The whole industrial electricity supply will now be charged around 24 percent lesser than previous tariffs, at an average rate of Rs9.55 per unit. All industries will be sold power at Rs3 lesser than the notified tariff. On top of that, the zero rated sectors will be priced 7.5 cents for a unit of power. Textile is roughly 10 percent of Pakistan’s industrial production – which takes the weighted average reduction in industrial tariff to more than just Rs3/unit across various usage slabs.
Recall that the allocated amount for power tariff differential subsidy in the FY19 budget is Rs134 billion. After the government tariff notification, the subsidy requirements have soared to Rs256.7 billion – two-third of which (Rs176 bn) are to be doled out to the domestic sector. The tariff differential between notified and base tariff still stands at Rs2.48 per unit. Almost 80 percent of domestic power units will be priced at virtually the same rates as the previous tariff. This also goes on to show why Rs134 billion as subsidy for power sector was always on the lower side.
The reduction in power tariffs for industrial consumption (outside the notified tariff) is alone going to cost Rs1.06 per unit, which amounts to Rs110 billion. The subsidy on power for tube-well consumption also amounts to Rs74 billion. With half the year gone – room will still have to be made to set aside at least Rs125 billion to fund the tariff differential.

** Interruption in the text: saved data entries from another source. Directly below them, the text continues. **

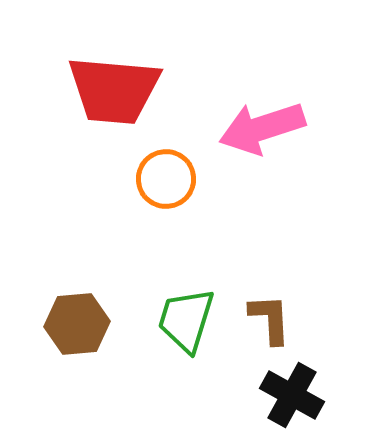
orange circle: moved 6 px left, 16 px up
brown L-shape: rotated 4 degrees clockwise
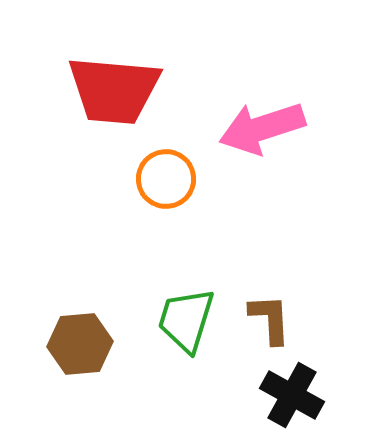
brown hexagon: moved 3 px right, 20 px down
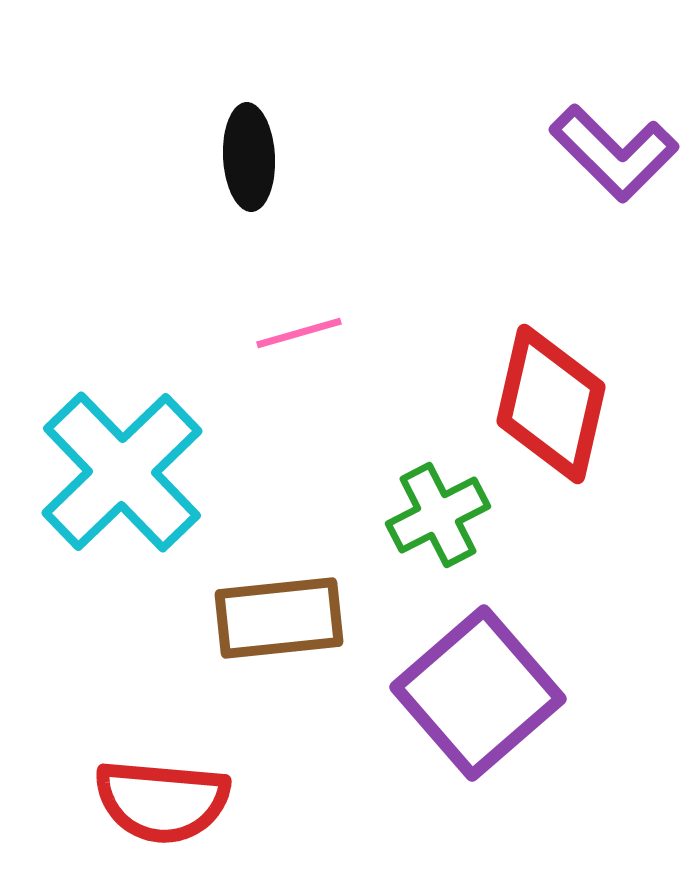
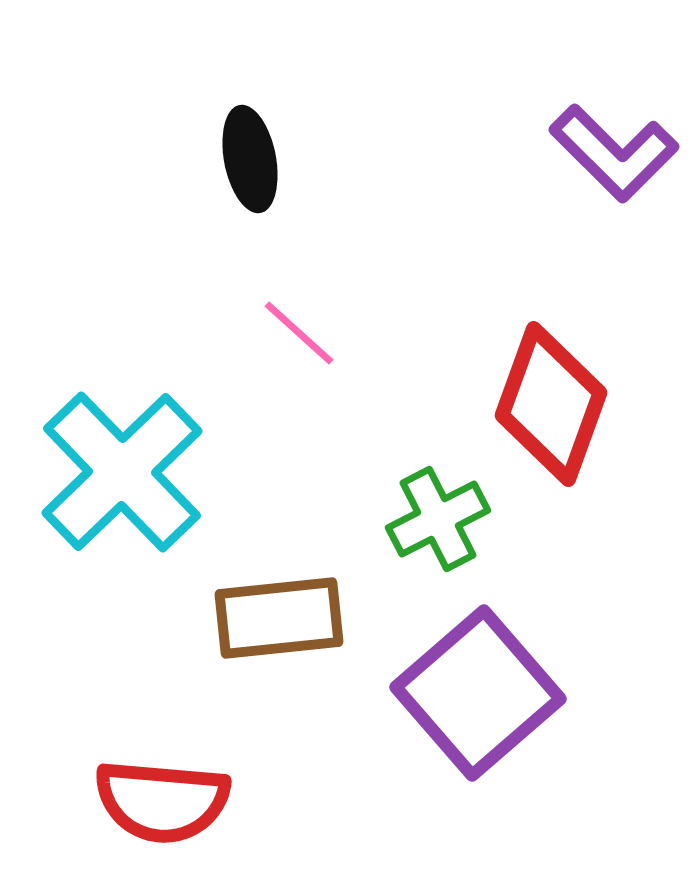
black ellipse: moved 1 px right, 2 px down; rotated 8 degrees counterclockwise
pink line: rotated 58 degrees clockwise
red diamond: rotated 7 degrees clockwise
green cross: moved 4 px down
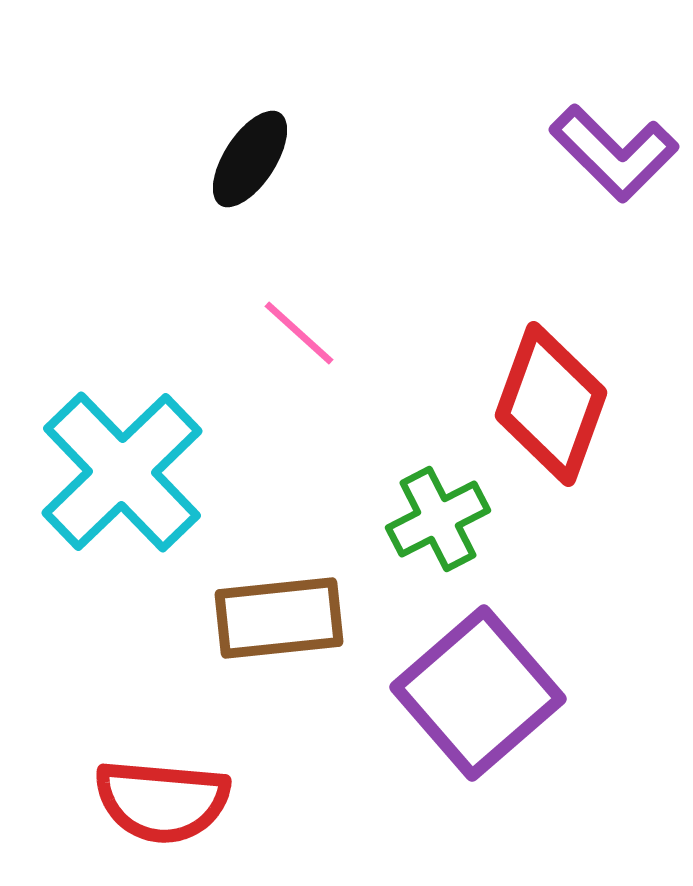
black ellipse: rotated 44 degrees clockwise
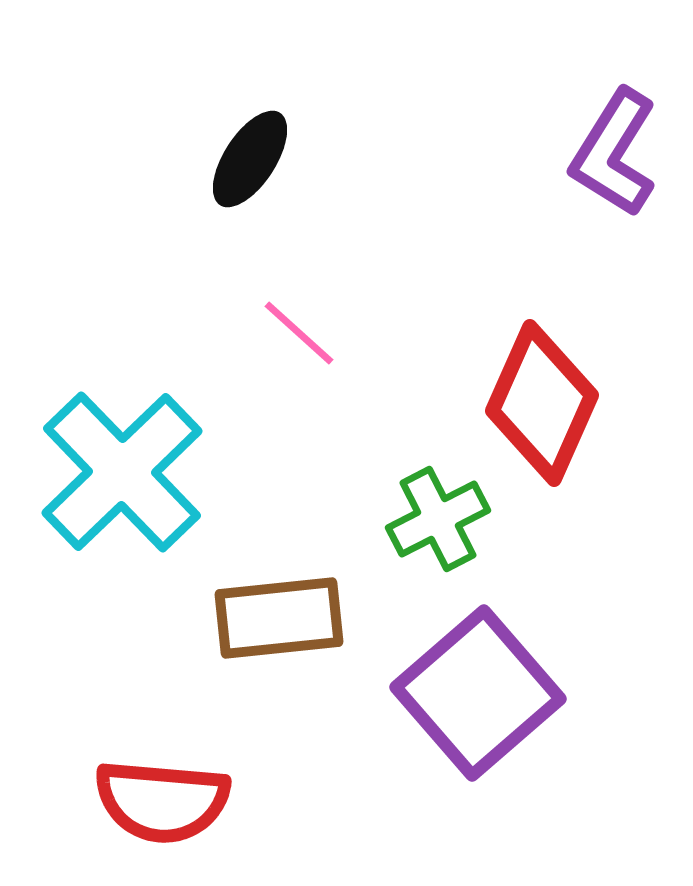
purple L-shape: rotated 77 degrees clockwise
red diamond: moved 9 px left, 1 px up; rotated 4 degrees clockwise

With fiscal challenges aplenty – expect delays if not defaults on payments to discos by the federal government. The circular debt has not gone anywhere – and with massive unbudgeted subsidy to grace the payment chain – fears of a deeper mess are not entirely out of place. The tariff rationalization process has once again been found wanting. Consider that the power purchase price at Rs10.01 per unit is too close to comfort with the average final tariff of Rs10.41/unit. Add all those units lost in the distribution chain, distribution margins, and fixed cost component – and you know why the mess is going nowhere. More on the cost component and losses aspect of the tariffs, later.